**EXERCISE**
Render the data from its first line through the line containing "10.00 ข่าวราชมงคล //", inclusive, as a Markdown table with columns Row and Text, numbering each line and omitting blank lines.

**INPUT DATA**
* * * * * * *
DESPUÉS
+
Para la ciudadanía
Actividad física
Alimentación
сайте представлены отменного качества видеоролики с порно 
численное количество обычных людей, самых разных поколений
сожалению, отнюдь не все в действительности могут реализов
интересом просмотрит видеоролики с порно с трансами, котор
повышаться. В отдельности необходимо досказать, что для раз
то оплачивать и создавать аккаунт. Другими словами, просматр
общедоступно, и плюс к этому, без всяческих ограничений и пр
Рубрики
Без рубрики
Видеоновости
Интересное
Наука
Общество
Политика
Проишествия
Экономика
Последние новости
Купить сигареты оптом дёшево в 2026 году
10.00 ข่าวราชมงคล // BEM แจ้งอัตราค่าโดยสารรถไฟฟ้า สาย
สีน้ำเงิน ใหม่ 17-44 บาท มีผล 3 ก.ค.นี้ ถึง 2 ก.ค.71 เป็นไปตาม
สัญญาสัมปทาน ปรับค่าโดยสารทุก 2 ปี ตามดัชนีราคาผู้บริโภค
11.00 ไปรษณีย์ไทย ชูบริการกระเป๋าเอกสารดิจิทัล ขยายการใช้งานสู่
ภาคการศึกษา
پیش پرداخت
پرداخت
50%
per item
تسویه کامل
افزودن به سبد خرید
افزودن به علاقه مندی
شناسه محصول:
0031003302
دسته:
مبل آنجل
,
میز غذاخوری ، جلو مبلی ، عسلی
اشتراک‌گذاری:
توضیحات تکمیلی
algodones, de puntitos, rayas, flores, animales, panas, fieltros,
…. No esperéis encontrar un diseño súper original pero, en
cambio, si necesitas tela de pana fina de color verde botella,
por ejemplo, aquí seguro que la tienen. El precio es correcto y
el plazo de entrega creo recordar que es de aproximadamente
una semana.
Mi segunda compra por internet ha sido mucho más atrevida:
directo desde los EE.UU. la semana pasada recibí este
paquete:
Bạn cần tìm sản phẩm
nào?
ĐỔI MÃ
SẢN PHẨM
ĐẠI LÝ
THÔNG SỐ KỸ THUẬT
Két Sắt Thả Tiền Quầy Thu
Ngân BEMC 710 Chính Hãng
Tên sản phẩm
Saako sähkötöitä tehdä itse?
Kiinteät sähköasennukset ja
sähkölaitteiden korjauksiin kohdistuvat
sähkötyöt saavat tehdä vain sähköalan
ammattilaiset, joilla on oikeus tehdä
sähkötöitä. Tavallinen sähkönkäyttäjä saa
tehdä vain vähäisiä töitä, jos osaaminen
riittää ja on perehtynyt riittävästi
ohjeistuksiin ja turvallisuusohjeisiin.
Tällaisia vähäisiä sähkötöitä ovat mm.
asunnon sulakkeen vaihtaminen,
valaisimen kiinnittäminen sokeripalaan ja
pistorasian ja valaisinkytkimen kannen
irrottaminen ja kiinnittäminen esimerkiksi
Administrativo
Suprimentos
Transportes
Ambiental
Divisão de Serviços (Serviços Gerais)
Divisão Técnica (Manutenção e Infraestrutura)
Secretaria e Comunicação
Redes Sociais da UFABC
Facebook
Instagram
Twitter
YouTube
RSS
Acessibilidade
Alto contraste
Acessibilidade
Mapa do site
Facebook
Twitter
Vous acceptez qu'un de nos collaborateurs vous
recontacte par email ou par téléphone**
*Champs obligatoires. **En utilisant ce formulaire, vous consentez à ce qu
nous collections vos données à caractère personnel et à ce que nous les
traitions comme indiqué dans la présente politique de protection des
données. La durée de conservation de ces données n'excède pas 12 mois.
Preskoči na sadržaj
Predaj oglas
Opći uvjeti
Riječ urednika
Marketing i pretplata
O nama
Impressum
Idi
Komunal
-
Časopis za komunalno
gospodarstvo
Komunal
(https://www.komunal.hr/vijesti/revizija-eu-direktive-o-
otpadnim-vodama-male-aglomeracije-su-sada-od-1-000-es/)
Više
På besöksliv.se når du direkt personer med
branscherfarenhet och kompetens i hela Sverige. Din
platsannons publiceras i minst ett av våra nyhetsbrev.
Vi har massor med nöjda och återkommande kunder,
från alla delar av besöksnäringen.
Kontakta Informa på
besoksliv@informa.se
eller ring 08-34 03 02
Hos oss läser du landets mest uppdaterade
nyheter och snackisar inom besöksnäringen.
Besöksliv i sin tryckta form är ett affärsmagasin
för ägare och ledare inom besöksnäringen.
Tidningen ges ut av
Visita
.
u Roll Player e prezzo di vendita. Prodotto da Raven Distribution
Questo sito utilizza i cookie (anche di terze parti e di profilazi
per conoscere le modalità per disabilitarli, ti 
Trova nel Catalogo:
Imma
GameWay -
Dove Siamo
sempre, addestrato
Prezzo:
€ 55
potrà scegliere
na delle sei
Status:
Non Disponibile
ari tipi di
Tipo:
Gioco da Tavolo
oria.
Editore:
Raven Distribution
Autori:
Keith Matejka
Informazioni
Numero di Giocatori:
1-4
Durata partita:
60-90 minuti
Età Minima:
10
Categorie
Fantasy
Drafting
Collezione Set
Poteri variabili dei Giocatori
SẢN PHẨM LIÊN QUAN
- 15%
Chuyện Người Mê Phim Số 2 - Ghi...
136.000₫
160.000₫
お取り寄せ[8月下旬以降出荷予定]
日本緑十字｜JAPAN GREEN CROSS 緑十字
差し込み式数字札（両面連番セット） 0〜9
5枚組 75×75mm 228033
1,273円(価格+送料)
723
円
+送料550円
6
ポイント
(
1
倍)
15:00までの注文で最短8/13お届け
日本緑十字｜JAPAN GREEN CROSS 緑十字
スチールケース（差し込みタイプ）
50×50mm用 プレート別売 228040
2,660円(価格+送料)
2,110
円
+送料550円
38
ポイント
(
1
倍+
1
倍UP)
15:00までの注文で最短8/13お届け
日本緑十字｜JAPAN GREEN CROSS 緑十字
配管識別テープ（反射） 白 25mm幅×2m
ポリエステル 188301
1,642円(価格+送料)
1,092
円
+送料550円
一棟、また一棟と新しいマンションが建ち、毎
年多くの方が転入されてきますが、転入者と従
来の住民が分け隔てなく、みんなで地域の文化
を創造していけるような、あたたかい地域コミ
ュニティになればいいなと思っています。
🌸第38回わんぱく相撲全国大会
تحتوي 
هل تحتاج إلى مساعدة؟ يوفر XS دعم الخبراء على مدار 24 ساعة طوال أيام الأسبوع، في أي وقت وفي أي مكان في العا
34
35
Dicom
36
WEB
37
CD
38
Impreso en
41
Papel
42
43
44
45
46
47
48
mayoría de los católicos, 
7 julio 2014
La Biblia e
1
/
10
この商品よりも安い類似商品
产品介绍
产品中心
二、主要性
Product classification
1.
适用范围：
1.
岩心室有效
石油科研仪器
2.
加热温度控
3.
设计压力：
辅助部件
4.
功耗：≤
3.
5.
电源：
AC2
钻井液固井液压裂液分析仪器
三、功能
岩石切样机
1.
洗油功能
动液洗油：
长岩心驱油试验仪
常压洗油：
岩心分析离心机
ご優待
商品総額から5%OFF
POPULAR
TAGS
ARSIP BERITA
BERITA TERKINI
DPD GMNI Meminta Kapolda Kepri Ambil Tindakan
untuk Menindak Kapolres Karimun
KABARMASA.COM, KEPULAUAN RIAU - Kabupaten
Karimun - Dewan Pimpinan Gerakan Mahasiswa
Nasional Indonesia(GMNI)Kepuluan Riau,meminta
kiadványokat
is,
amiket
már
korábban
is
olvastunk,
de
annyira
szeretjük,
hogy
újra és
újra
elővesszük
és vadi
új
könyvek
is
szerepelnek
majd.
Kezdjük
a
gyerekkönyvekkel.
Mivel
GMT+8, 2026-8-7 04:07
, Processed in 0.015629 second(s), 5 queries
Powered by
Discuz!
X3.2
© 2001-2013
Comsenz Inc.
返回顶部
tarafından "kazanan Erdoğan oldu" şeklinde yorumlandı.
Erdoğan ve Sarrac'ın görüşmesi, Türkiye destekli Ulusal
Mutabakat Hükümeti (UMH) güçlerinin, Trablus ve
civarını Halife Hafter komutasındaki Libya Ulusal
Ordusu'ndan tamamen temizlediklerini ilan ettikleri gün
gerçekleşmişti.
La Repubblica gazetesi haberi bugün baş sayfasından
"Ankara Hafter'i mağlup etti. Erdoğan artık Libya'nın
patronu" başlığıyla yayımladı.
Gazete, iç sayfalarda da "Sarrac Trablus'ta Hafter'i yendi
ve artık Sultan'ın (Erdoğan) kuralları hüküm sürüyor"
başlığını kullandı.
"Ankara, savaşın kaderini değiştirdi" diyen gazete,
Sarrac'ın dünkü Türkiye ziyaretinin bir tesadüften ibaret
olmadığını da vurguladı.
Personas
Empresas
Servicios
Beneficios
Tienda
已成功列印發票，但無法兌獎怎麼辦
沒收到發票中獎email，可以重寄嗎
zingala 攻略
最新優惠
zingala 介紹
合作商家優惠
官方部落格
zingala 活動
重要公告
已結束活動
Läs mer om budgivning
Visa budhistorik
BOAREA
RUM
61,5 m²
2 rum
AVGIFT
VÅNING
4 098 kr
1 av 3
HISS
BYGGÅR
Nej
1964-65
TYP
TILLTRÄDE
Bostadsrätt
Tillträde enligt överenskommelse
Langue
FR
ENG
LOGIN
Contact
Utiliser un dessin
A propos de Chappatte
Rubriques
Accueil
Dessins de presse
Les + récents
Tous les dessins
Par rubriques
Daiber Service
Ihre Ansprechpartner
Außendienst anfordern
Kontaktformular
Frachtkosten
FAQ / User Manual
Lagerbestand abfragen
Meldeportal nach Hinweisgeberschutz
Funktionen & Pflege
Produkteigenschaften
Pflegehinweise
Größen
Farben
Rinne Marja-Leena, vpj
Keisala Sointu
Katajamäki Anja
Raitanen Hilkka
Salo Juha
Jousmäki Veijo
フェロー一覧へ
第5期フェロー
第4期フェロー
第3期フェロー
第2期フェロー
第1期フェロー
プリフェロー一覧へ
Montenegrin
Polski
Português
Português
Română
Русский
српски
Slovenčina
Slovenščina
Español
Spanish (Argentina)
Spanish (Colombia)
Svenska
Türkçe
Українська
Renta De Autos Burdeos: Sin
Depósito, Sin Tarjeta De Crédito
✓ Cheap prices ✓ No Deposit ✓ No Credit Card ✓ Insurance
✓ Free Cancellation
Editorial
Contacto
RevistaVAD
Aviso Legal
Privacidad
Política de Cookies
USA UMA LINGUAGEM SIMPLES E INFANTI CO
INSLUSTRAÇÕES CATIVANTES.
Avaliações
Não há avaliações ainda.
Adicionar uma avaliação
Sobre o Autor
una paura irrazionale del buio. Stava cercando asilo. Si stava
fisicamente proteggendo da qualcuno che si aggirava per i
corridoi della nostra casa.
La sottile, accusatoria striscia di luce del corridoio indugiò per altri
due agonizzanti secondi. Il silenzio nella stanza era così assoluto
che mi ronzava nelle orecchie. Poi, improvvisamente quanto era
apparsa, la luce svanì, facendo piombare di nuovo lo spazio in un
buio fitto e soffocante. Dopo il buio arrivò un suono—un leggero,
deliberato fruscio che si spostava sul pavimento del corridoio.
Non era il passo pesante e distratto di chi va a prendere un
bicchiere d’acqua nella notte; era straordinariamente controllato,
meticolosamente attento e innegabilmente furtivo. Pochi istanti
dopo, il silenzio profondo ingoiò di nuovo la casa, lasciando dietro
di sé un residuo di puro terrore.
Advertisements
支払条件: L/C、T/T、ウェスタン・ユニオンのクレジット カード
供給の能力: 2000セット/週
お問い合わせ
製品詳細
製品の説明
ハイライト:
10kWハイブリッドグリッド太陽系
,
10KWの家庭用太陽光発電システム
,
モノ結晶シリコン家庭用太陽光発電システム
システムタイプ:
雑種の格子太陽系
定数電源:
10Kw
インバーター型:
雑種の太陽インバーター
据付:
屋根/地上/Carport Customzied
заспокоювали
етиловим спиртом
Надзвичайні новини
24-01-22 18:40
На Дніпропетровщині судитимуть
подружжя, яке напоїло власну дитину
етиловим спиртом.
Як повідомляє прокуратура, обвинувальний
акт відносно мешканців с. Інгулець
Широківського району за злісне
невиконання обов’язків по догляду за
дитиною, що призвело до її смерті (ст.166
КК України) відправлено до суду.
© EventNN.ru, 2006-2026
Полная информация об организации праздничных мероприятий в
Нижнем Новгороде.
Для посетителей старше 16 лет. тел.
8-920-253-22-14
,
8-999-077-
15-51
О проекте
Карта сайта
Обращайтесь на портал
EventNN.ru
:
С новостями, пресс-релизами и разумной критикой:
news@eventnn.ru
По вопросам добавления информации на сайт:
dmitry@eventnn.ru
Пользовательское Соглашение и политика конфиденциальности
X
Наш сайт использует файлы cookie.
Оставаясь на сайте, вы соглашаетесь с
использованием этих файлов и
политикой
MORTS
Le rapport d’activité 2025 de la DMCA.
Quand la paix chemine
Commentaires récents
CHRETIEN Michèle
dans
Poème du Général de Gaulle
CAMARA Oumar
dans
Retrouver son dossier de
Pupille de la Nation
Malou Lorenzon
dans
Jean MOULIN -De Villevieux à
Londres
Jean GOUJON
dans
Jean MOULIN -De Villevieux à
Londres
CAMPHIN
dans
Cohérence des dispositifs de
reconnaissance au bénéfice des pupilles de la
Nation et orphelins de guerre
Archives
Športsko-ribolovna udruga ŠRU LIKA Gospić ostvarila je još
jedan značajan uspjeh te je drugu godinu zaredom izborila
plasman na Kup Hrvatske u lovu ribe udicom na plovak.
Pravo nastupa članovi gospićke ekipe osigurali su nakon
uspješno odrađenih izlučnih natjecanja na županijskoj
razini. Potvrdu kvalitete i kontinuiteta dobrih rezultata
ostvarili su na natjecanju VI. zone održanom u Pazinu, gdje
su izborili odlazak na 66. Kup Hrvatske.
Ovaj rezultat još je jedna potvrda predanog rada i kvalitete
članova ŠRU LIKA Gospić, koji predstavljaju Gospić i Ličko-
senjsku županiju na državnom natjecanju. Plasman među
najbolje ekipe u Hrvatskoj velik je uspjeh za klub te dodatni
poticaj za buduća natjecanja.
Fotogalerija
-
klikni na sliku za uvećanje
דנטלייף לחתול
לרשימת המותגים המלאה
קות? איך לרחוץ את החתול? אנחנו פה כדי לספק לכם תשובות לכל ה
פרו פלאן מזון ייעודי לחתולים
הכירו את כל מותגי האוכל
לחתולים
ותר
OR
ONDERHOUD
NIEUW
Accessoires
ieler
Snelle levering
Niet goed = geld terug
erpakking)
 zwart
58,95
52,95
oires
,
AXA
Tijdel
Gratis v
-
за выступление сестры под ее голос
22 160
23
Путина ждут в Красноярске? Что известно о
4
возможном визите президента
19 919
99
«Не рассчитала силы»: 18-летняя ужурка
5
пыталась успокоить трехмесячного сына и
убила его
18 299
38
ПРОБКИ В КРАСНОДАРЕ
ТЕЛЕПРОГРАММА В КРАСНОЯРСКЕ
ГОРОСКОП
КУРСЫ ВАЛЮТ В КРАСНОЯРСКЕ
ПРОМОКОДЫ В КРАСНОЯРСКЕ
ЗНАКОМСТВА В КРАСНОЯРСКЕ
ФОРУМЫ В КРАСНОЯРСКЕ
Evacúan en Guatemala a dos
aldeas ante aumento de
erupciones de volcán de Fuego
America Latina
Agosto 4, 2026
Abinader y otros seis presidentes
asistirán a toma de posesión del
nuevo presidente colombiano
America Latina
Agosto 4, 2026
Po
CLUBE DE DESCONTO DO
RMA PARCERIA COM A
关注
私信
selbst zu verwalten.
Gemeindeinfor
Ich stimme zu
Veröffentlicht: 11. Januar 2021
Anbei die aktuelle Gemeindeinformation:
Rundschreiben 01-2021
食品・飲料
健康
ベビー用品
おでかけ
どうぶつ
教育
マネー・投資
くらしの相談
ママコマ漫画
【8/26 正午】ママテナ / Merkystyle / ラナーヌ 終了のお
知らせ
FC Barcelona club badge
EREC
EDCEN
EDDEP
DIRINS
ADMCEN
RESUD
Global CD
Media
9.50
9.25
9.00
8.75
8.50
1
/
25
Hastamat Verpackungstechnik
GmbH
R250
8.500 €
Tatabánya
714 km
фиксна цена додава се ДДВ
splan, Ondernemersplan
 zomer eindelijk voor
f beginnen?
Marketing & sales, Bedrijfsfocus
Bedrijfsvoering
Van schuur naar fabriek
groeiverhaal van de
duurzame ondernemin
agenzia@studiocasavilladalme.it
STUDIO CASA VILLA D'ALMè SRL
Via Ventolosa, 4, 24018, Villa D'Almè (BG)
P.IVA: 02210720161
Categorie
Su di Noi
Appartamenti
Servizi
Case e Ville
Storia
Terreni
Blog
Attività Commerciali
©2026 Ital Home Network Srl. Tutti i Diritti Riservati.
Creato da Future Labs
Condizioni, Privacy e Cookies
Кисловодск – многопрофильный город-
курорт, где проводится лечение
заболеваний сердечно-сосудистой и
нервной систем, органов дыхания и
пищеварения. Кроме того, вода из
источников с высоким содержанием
* * * * * * *
**TASK RESULT**
| Row | Text |
|---|---|
| 1 | DESPUÉS |
| 2 | + |
| 3 | Para la ciudadanía |
| 4 | Actividad física |
| 5 | Alimentación |
| 6 | сайте представлены отменного качества видеоролики с порно  |
| 7 | численное количество обычных людей, самых разных поколений |
| 8 | сожалению, отнюдь не все в действительности могут реализов |
| 9 | интересом просмотрит видеоролики с порно с трансами, котор |
| 10 | повышаться. В отдельности необходимо досказать, что для раз |
| 11 | то оплачивать и создавать аккаунт. Другими словами, просматр |
| 12 | общедоступно, и плюс к этому, без всяческих ограничений и пр |
| 13 | Рубрики |
| 14 | Без рубрики |
| 15 | Видеоновости |
| 16 | Интересное |
| 17 | Наука |
| 18 | Общество |
| 19 | Политика |
| 20 | Проишествия |
| 21 | Экономика |
| 22 | Последние новости |
| 23 | Купить сигареты оптом дёшево в 2026 году |
| 24 | 10.00 ข่าวราชมงคล // BEM แจ้งอัตราค่าโดยสารรถไฟฟ้า สาย |